Open Payments is a federal program, required by the Affordable Care Act, that collects information about the payments drug and device companies make to physicians and teaching hospitals for things like travel, research, gifts, speaking fees, and meals. It also includes ownership interests that physicians or their immediate family members have in these companies. This data is then made available to the public each year on the CMS.gov website.
Applicable manufacturers and GPOs (group purchasing organizations) submit data to Open Payments about payments or other transfers of value between applicable manufacturers and GPOs and physicians or teaching hospitals:
- Paid directly to physicians and teaching hospitals (known as direct payments)
- Paid indirectly to physicians and teaching hospitals (known as indirect payments) through an intermediary such as a medical specialty society
- Designated by physicians or teaching hospitals to be paid to another party (known as third party payments)
In 2016, the total value of open payments was $8,180,000,000, compared to $8,090,000,000 in 2015, $7,860,000,000 in 2014, and $4,090,000,000 in 2013. In 2016, there were 1,146 teaching hospitals with open payment records.
In 2016, there were 631,000 physicians with open payments records, compared to 632,000 in 2015, 625,000 in 2014, and 481,000 in 2013.
In Program Year 2016, applicable manufacturers and group purchasing organizations (GPOs) reported 11.96 million records totaling $8.18 billion in payments and ownership/investment interests to physicians and teaching hospitals. Payments in the three major reporting categories are: General Payments: $2.80 billion; Research Payments: $4.36 billion; and Ownership and Investment Interests: $1.02 billion.

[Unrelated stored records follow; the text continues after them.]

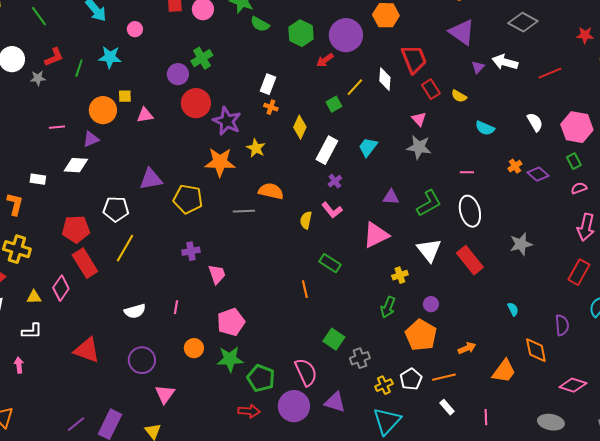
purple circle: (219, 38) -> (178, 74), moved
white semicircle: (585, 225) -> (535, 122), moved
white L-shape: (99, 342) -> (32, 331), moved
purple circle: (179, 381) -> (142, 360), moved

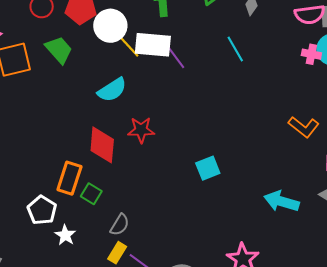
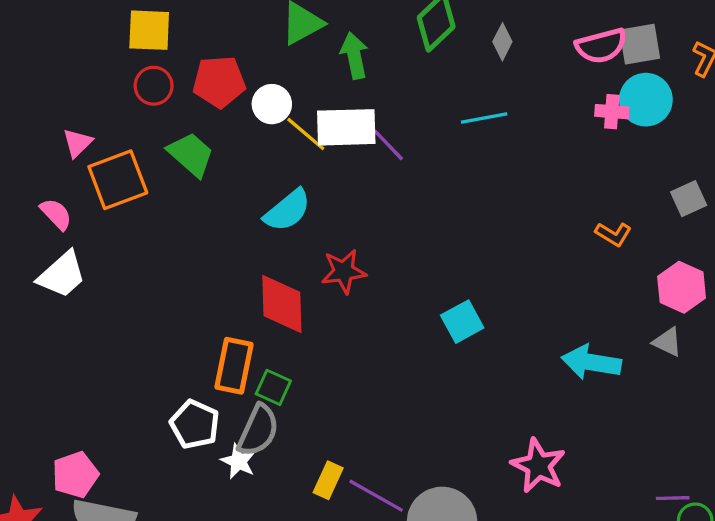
white circle: (110, 26) -> (272, 104), size x0.7
cyan line: (235, 49) -> (484, 118), turned -64
orange L-shape: (304, 127) -> (613, 234), size x0.7
gray semicircle: (120, 225) -> (258, 430), moved, size x1.4

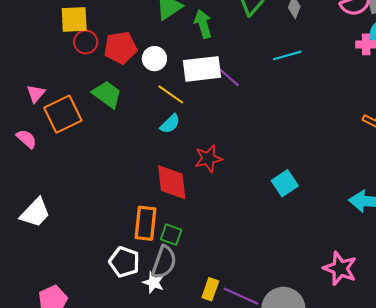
red circle: (154, 86) -> (86, 42), moved
yellow line: (306, 134) -> (171, 94), moved
cyan semicircle: (287, 210) -> (170, 124), size x0.7
white trapezoid: (62, 275) -> (35, 213), moved

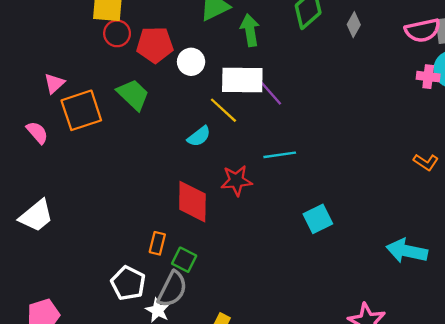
cyan line: (287, 55) -> (280, 155), moved
yellow line: (171, 94) -> (223, 110), moved
orange rectangle: (145, 223) -> (157, 243), size x0.6

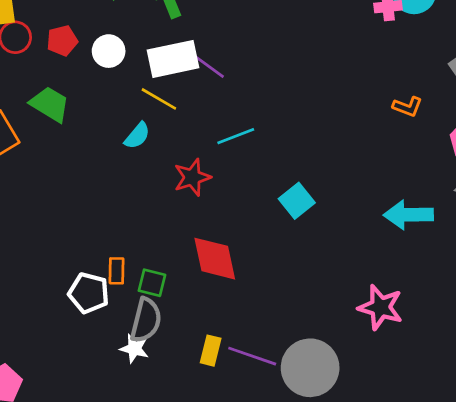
red pentagon: (155, 45) -> (62, 41), size x0.7
red diamond: (192, 202) -> (215, 259), moved
white pentagon: (128, 283) -> (89, 293), moved

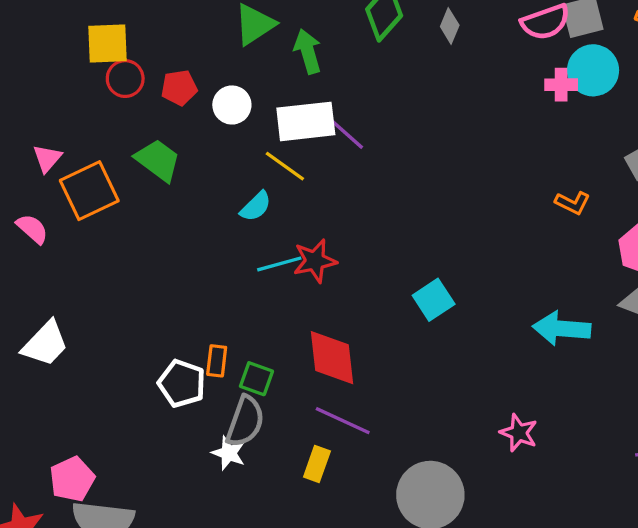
cyan line: (236, 136) -> (279, 264), moved
pink star: (380, 307) -> (519, 433), size x0.7
purple line: (252, 356) -> (343, 421), moved

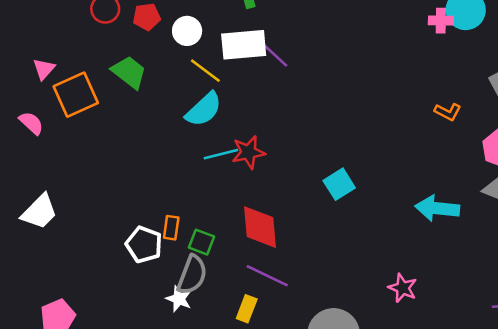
yellow line: (285, 166) -> (205, 71), moved
cyan semicircle: (256, 206) -> (204, 109), size x1.5

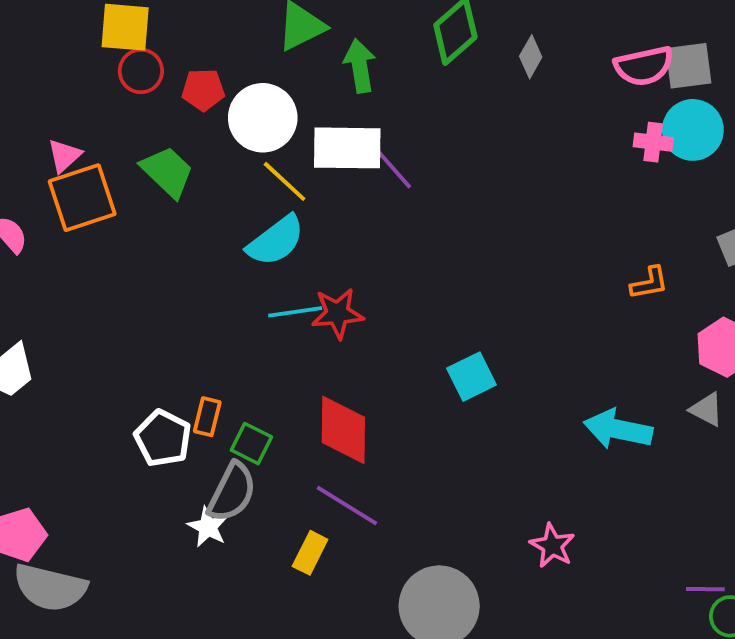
white circle: (187, 31) -> (263, 118), size x1.5
pink triangle: (44, 69) -> (64, 156), moved
orange L-shape: (448, 112) -> (649, 283), turned -44

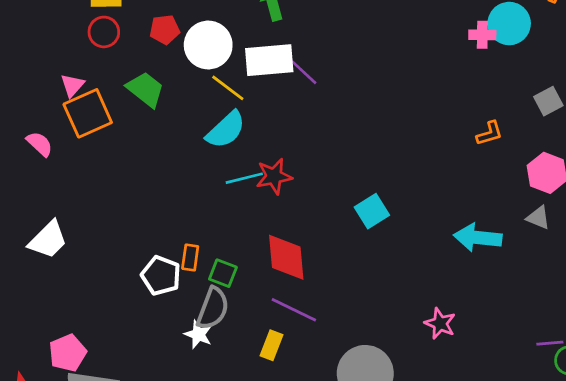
red circle: (141, 71) -> (104, 32), moved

Over the course of the Open Payments program, CMS has published 40.77 million records, accounting for $24.94 billion in payments and ownership and investment interests.

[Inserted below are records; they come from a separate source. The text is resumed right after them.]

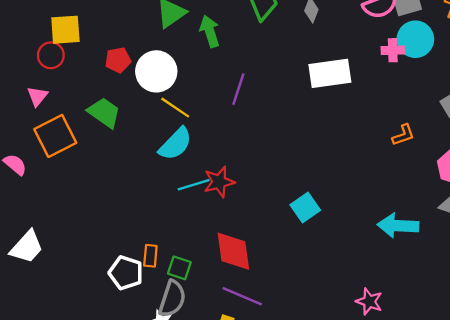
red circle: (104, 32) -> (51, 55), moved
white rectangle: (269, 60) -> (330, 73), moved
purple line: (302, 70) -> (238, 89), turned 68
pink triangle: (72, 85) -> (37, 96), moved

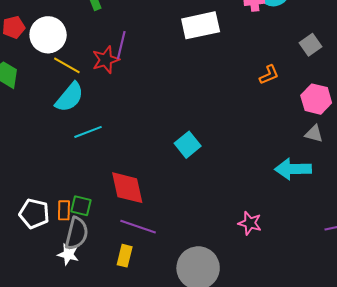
red star: (219, 182) -> (106, 60), moved
cyan arrow: (398, 226) -> (293, 169), moved
orange rectangle: (150, 256) -> (64, 210), moved

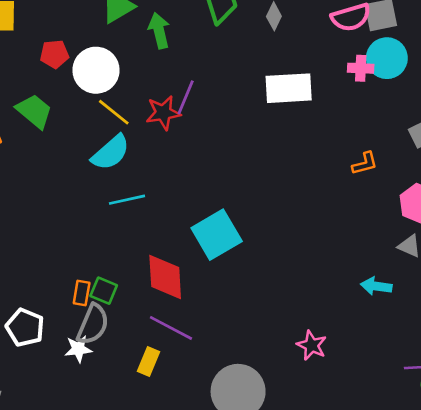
cyan square: (188, 145) -> (217, 235), moved, size x1.5
cyan arrow: (293, 169) -> (376, 286), size x0.7
white pentagon: (34, 214) -> (25, 327), moved
white star: (68, 254) -> (78, 349), turned -30

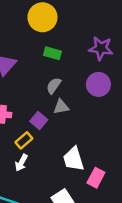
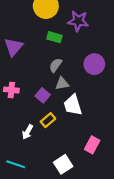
purple star: (101, 48) -> (78, 21), moved
yellow rectangle: (24, 140) -> (48, 120), moved
white trapezoid: (74, 159) -> (73, 105), moved

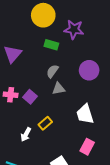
purple square: (43, 95) -> (30, 97), moved
white trapezoid: (73, 105) -> (85, 114), moved

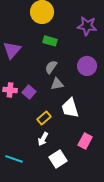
purple star: (74, 29) -> (87, 26), moved
white trapezoid: (85, 114) -> (70, 108), moved
white arrow: (26, 134) -> (43, 139), moved

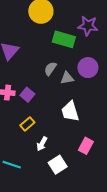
green rectangle: (50, 41) -> (64, 39), moved, size x1.5
gray triangle: (57, 84) -> (67, 78), moved
yellow rectangle: (44, 118) -> (27, 124), moved

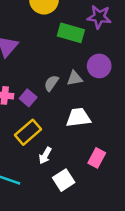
gray semicircle: (50, 69) -> (51, 83), moved
white trapezoid: (70, 111) -> (78, 117), turned 100
yellow rectangle: (27, 124) -> (28, 132), size x1.5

Why was Open Payments begun four years ago? According to the U.S. Department of Health and Human Services Centers for Medicare & Medicaid Services, “We recognize that collaboration among physicians, teaching hospitals, and industry manufacturers contributes to the design and delivery of life-saving drugs and devices and we received many comments supporting this statement. However, as discussed in the proposed rule and in the public comments submitted, payments from manufacturers to physicians and teaching hospitals can also introduce conflicts of interest that may influence research, education, and clinical decision-making in ways that compromise clinical integrity and patient care, and may lead to increased health care costs.”
According to ProPublica, the 10 drugs for which companies spent the most in payments to physicians in 2015 (teaching hospital payments not included) were blood thinner Xarelto ($28.4 million), rheumatoid arthritis drug Humira ($24.9 million), diabetes drug Invokana ($20.9 million), hepatitis C drug Viekira ($19.2 million), blood thinner Eliquis ($18.8 million), diabetes drug Bydureon ($18.5 million), testosterone drug Androgel ($15.3 million), thyroid drug Synthroid ($14.7 million), synthetic hormone Lupron ($14.3 million), and diabetes drug Victoza ($11.9 million).
ProPublica combined previous payment data with prescribing data from the federal Medicare program and found that physicians who receive payments from the industry tend to prescribe more brand-name drugs than those who don’t. Several academic studies reported similar findings.
ProPublica also reported that companies continue to work with thousands of doctors who have received disciplinary sanctions against their licenses.
In a press release entitled “AMA Statement on Newly Released Open Payments Data” dated June 30, 2016, the American Medical Association stated:
“The American Medical Association (AMA) remains committed to transparency and the availability of information for patients to make informed decisions about their medical care. To accomplish this goal, Open Payments data released by the Centers for Medicare and Medicaid Services must be valid, reliable, and complete.
While we appreciate the efforts of the Centers for Medicare and Medicaid Services (CMS) to verify the data submitted by industry, continued data errors and registration challenges during the previous two years have thwarted many physicians from participating in the review and validation process. The integrity goals of the Open Payments database will not be met as long as physician review is obstructed by a registration procedure that is confusing, time consuming, and overly burdensome.
Patients deserve to have access to accurate information. Publishing inaccurate data leads to misinterpretations, harms reputations and undermines the trust that patients have in their physicians. It can also discourage research and care delivery improvements that benefit patients.
The AMA strongly opposes inappropriate, unethical interactions between physicians and industry. However, not all interactions are unethical or inappropriate. There are relationships that can help drive innovation in patient care and provide significant resources for professional medical education that ultimately benefits patients.
We look forward to continuing our working with CMS to improve the Open Payments system to ensure the data is presented in an accurate and informative way to help patients understand and interpret the information correctly.”
An important question that should immediately come to the minds of all U.S. patients seeking medical care from physicians is, “How can I be sure my doctors are making the best medical decisions for me regarding my medical care and treatment when they may be influenced by financial conflicts of interests arising from payments and other lucrative benefits they receive from drug companies and medical device companies?”